Question

How do you simplify \[\dfrac{{9{b^6} - 6{b^3} + 2}}{{3{b^3}}}\]

Answer 1

Hint: The equation is an algebraic equation, where the algebraic equation is the combination of constants and variables. Here in this question we have to simplify the given algebraic equation, the algebraic equation is in the form of fraction and by using the law of exponents we can solve the given question.

Complete step by step solution:
The algebraic expression is an expression which consists of variables and constants with the arithmetic operations. Since it contains the exponents form we can use the law of exponents for the given algebraic expression ,we apply simple methods. Since by solving these types of expression we get the simplified form.
Now consider the given algebraic expression
 \[\dfrac{{9{b^6} - 6{b^3} + 2}}{{3{b^3}}}\]
The denominator is implemented to the all terms which are present in the numerator. So the given algebraic expression is written as
 \[ \Rightarrow \dfrac{{9{b^6}}}{{3{b^3}}} - \dfrac{{6{b^3}}}{{3{b^3}}} + \dfrac{2}{{3{b^3}}}\]
On simplifying we get
  \[ \Rightarrow \dfrac{{3{b^6}}}{{{b^3}}} - \dfrac{{2{b^3}}}{{{b^3}}} + \dfrac{2}{{3{b^3}}}\]
By the law of exponents we have \[{a^{m - n}} = \dfrac{{{a^m}}}{{{a^n}}}\] , using this law of exponent the algebraic expression is written as
 \[ \Rightarrow 3{b^{6 - 3}} - 2{b^{3 - 3}} + \dfrac{2}{{3{b^3}}}\]
On simplifying the some terms we have
 \[ \Rightarrow 3{b^3} - 2{b^0} + \dfrac{2}{{3{b^3}}}\]
Any number or any variable which has a power 0 then its value is 1. Or by the law of exponent \[{a^0} = 1\] , now the algebraic expression is written as
 \[ \Rightarrow 3{b^3} - 2 + \dfrac{2}{{3{b^3}}}\]
In the term let we take the exponent number which is present in the denominator to the numerator and therefore the algebraic expression is written as
 \[ \Rightarrow 3{b^3} - 2 + \dfrac{{2{b^{ - 3}}}}{3}\]
Hence the algebraic expression is simplified.
So, the correct answer is “ \[ 3{b^3} - 2 + \dfrac{{2{b^{ - 3}}}}{3}\] .

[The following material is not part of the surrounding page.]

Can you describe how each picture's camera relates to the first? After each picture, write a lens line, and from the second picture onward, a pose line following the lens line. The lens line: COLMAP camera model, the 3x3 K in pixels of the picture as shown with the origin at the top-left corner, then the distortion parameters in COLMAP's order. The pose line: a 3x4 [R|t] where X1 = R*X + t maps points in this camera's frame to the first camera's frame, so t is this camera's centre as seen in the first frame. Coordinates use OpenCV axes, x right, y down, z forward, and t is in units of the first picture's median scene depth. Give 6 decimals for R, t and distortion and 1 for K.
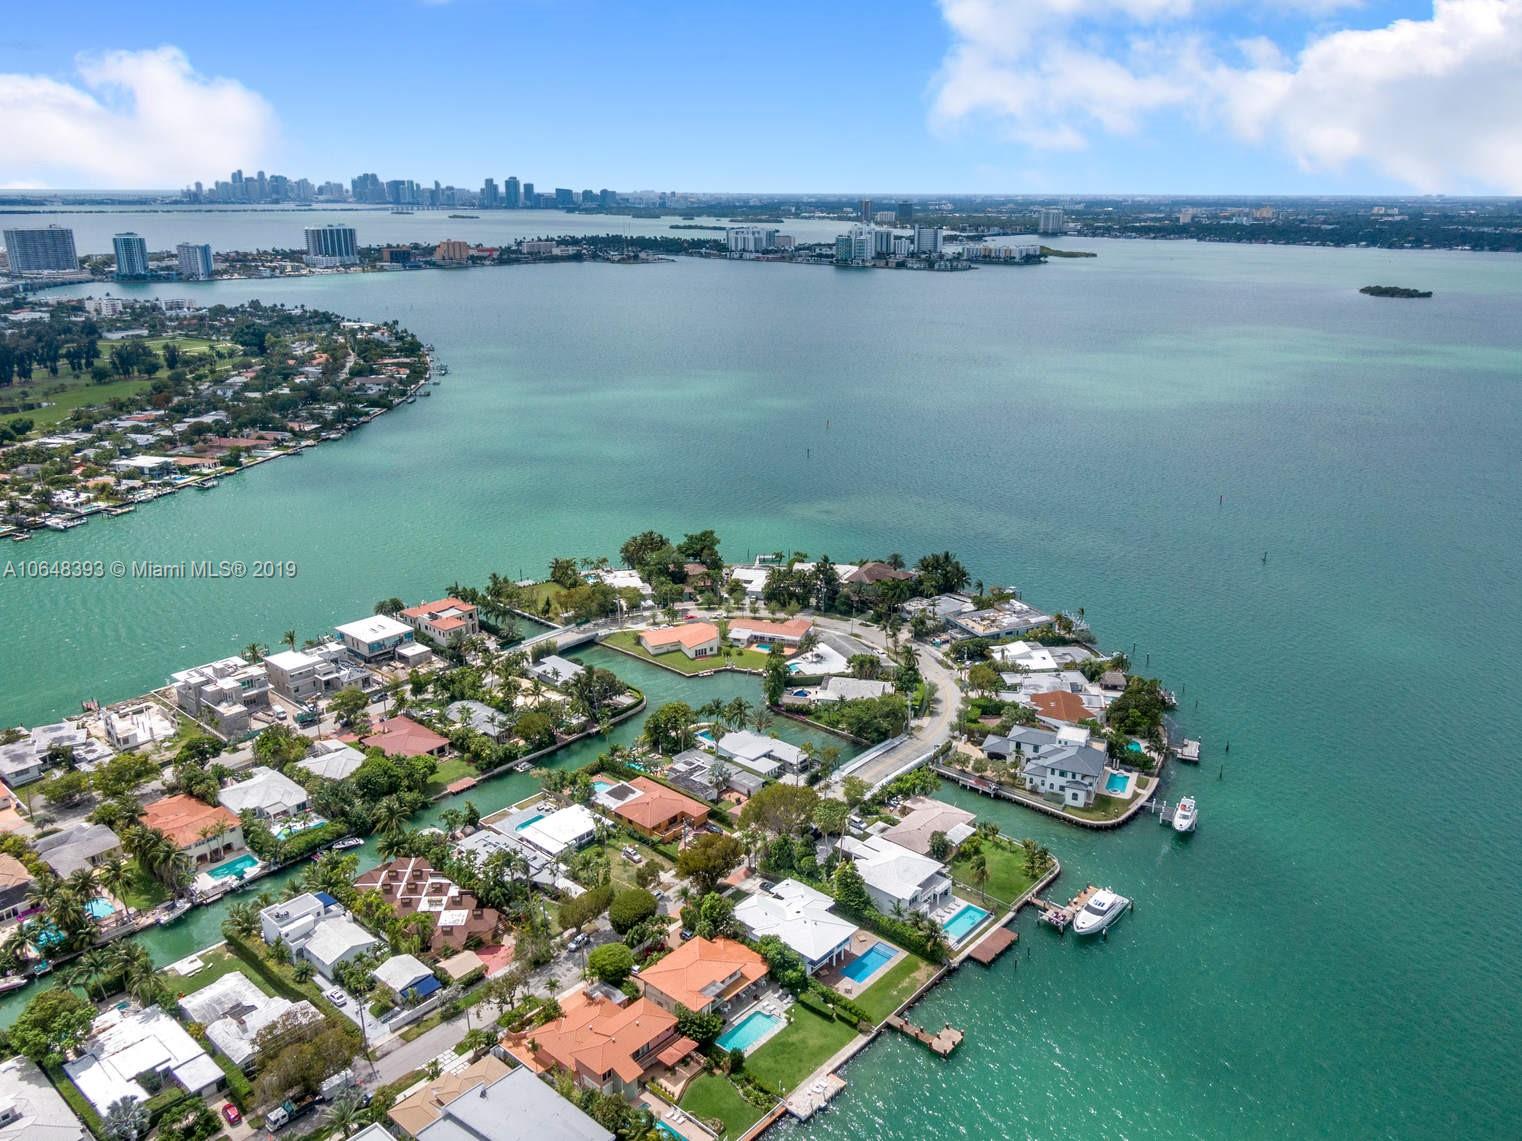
lens RADIAL K [[1067.3, 0, 761.0], [0, 1067.3, 570.5], [0, 0, 1]] dist [0.035943, -0.049701]
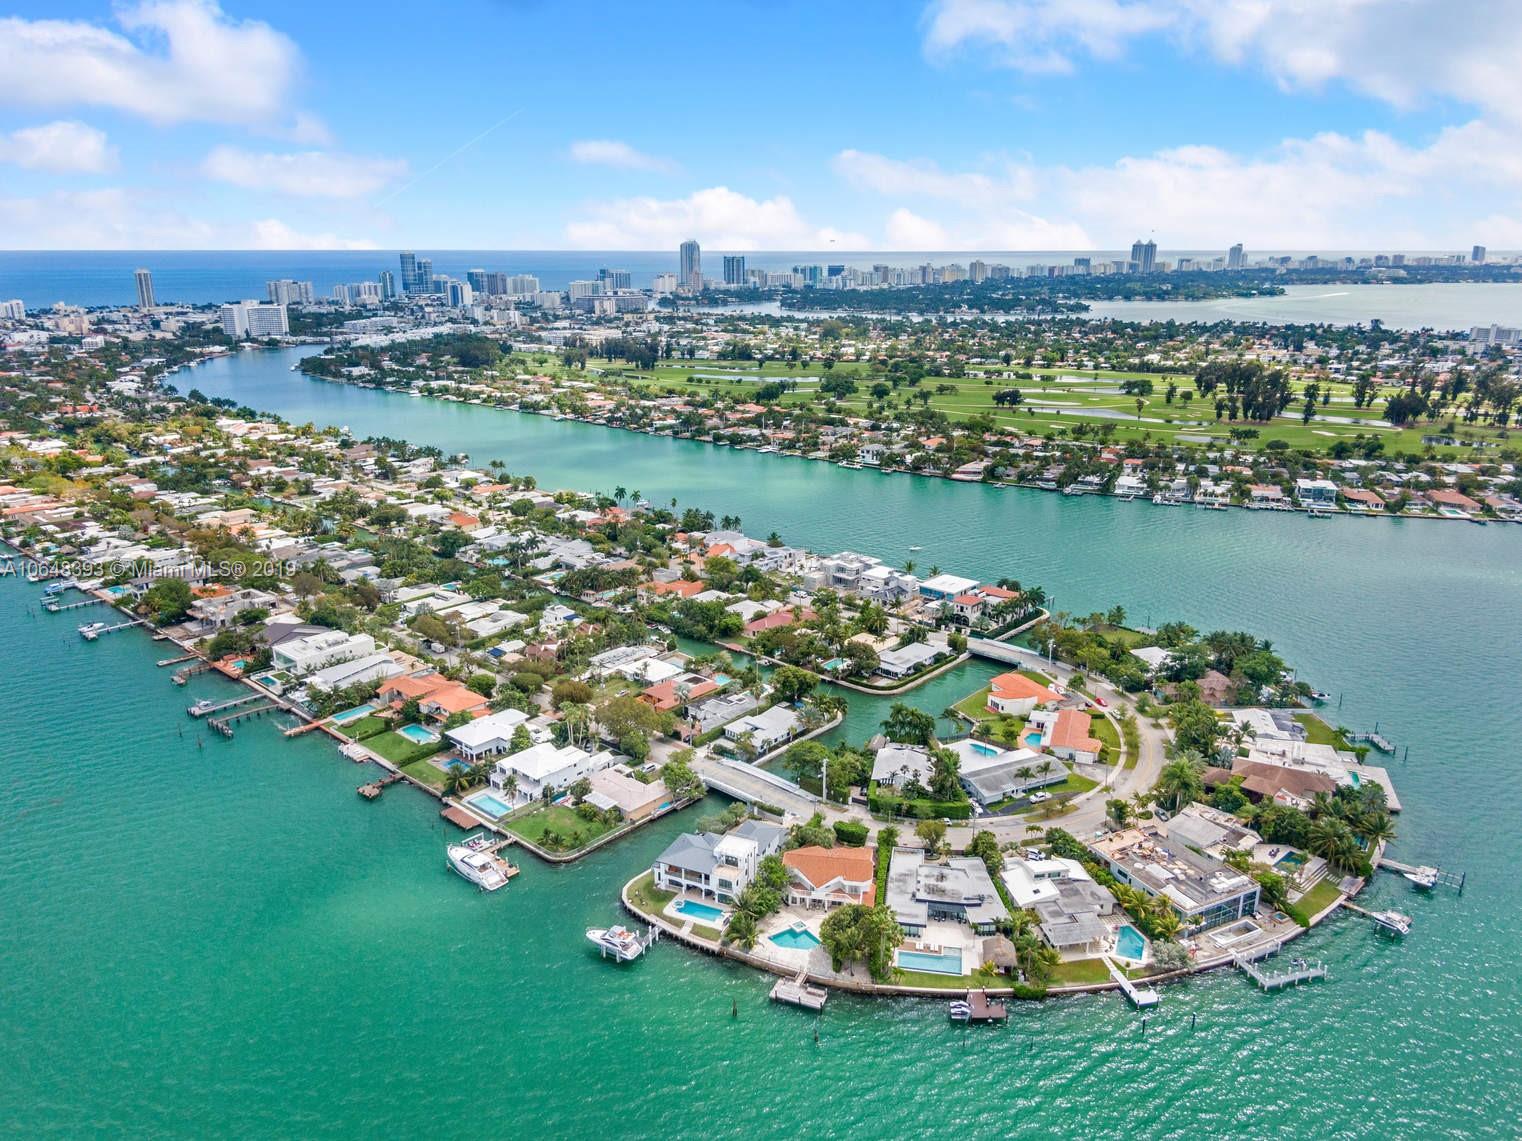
lens RADIAL K [[1067.3, 0, 761.0], [0, 1067.3, 570.5], [0, 0, 1]] dist [0.035943, -0.049701]
pose [[0.039868, 0.290185, -0.956140, 1.103811], [-0.334475, 0.905573, 0.260891, -0.286413], [0.941561, 0.309403, 0.133163, 0.896288]]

Note: The algebraic equation or an expression is a combination of variables and constants, it also contains the coefficient. The alphabets are known as variables. The x, y, z etc., are called as variables. The numerals are known as constants. The numeral of a variable is known as co-efficient. We have 3 types of algebraic expressions namely monomial expression, binomial expression and polynomial expression. By using the law of exponent and simple arithmetic operations, we can solve the equation.